■ Assignment
Only the lines from the one with "Left hand at" through the end of the material below belong in the reply; transcribe them exactly.

+++ Task material

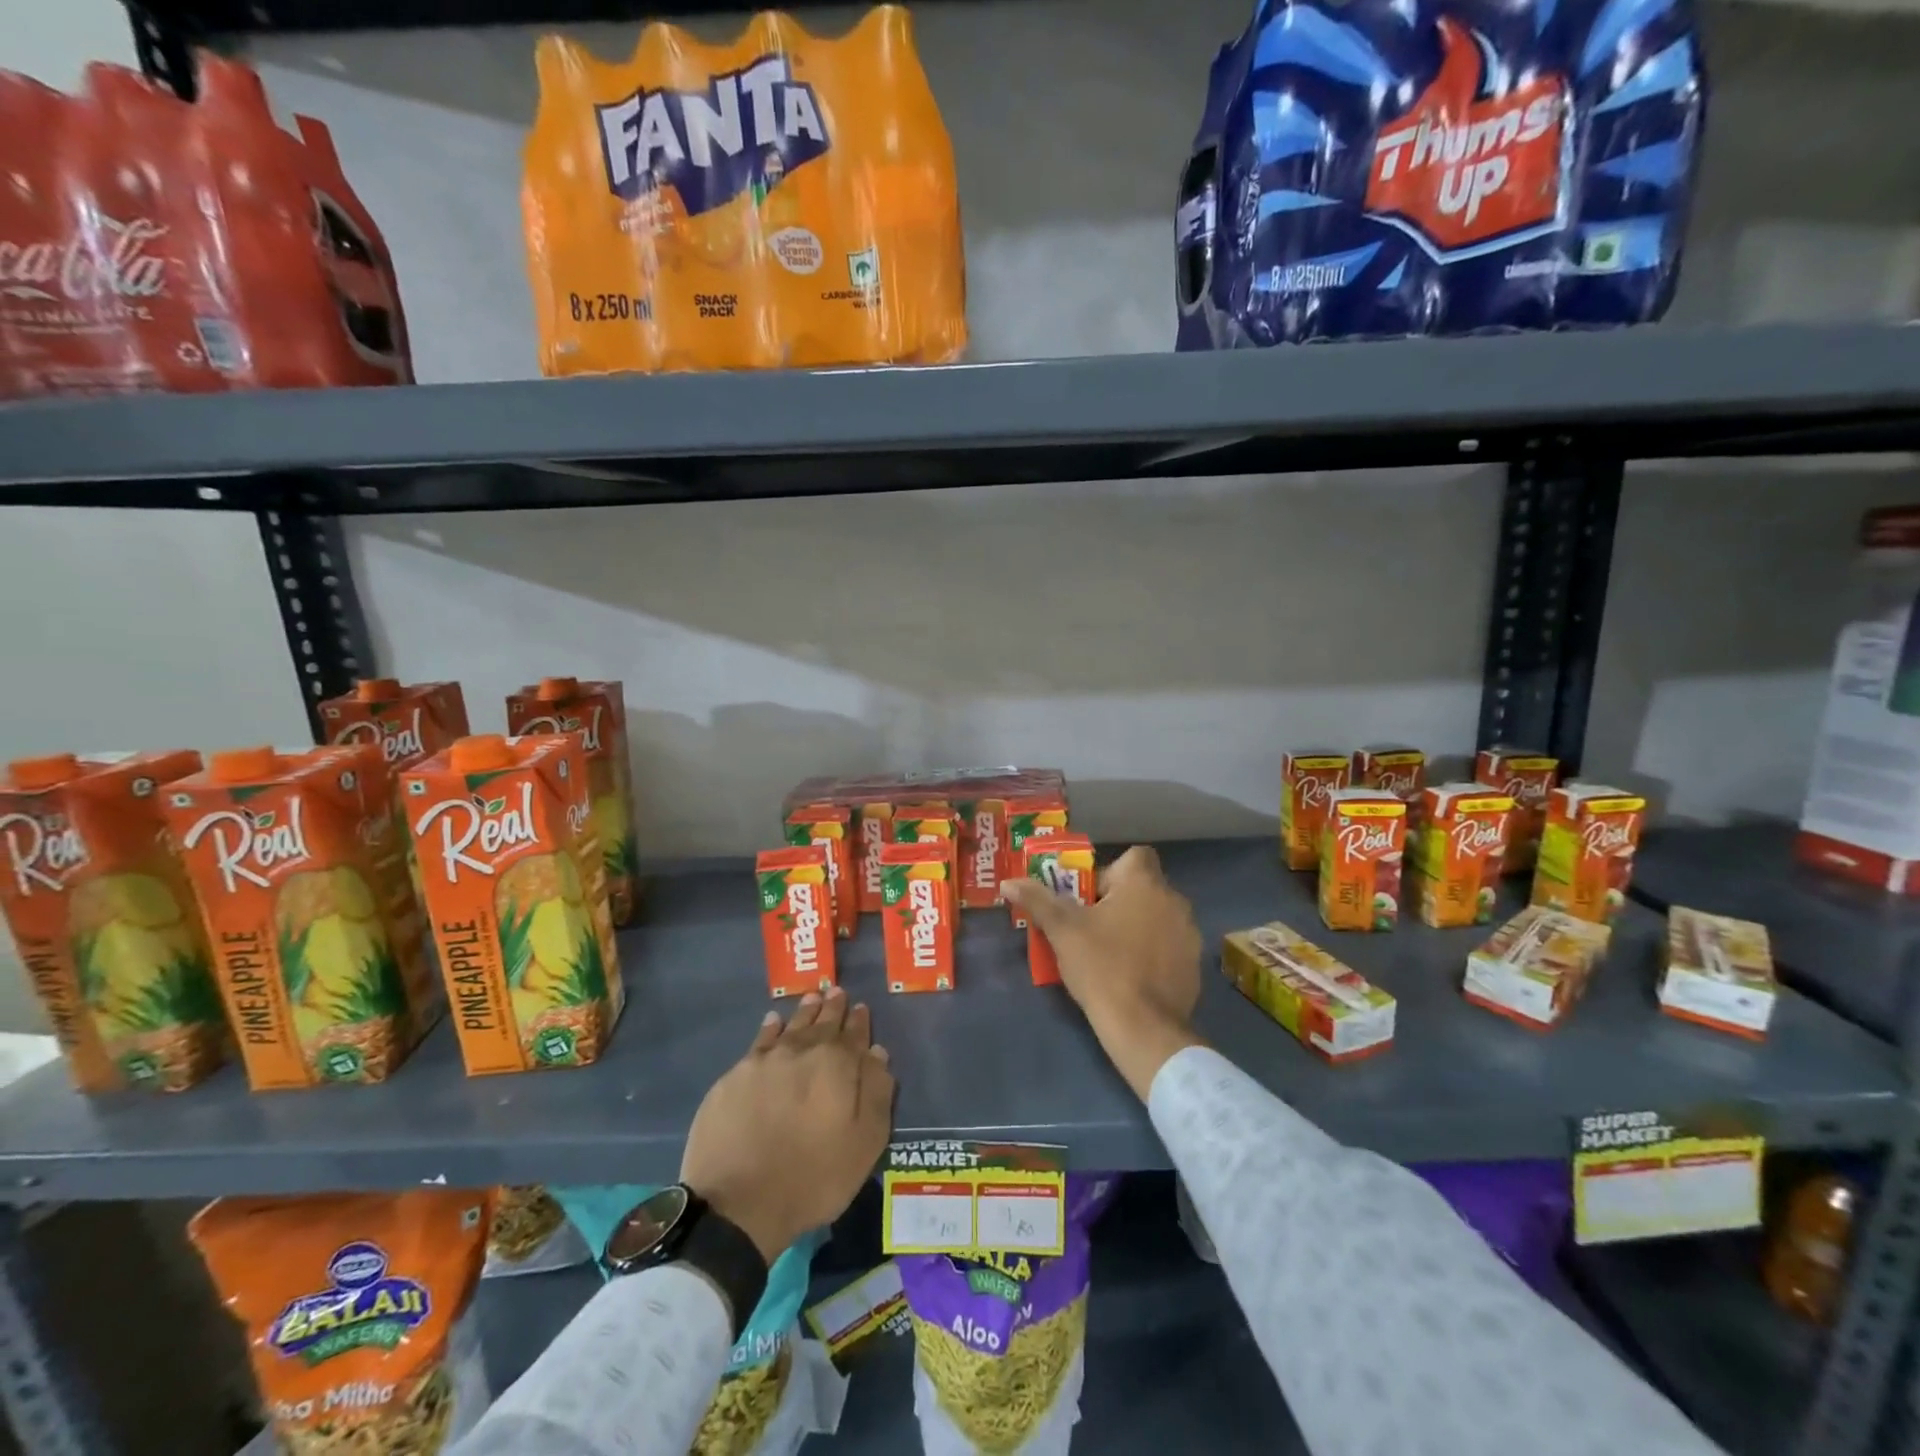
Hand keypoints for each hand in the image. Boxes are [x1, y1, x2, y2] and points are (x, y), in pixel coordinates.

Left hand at [680, 987, 894, 1264]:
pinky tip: (773, 1022)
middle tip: (836, 992)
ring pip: (790, 1026)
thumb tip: (877, 1053)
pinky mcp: (734, 1077)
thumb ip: (876, 1093)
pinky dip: (770, 1028)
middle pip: (821, 1022)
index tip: (861, 1008)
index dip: (859, 1021)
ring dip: (804, 1012)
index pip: (854, 1034)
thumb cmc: (813, 1178)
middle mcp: (801, 1051)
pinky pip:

++++++

■ Answer to this exercise
Left hand at [680, 987, 894, 1264]:
pinky tip: (773, 1022)
middle tip: (836, 992)
ring pip: (790, 1026)
thumb tip: (877, 1053)
pinky mcp: (734, 1077)
thumb ip: (876, 1093)
pinky dip: (770, 1028)
middle pip: (821, 1022)
index tip: (861, 1008)
index dip: (859, 1021)
ring dip: (804, 1012)
index pip: (854, 1034)
thumb cmc: (813, 1178)
middle mcp: (801, 1051)
pinky pip:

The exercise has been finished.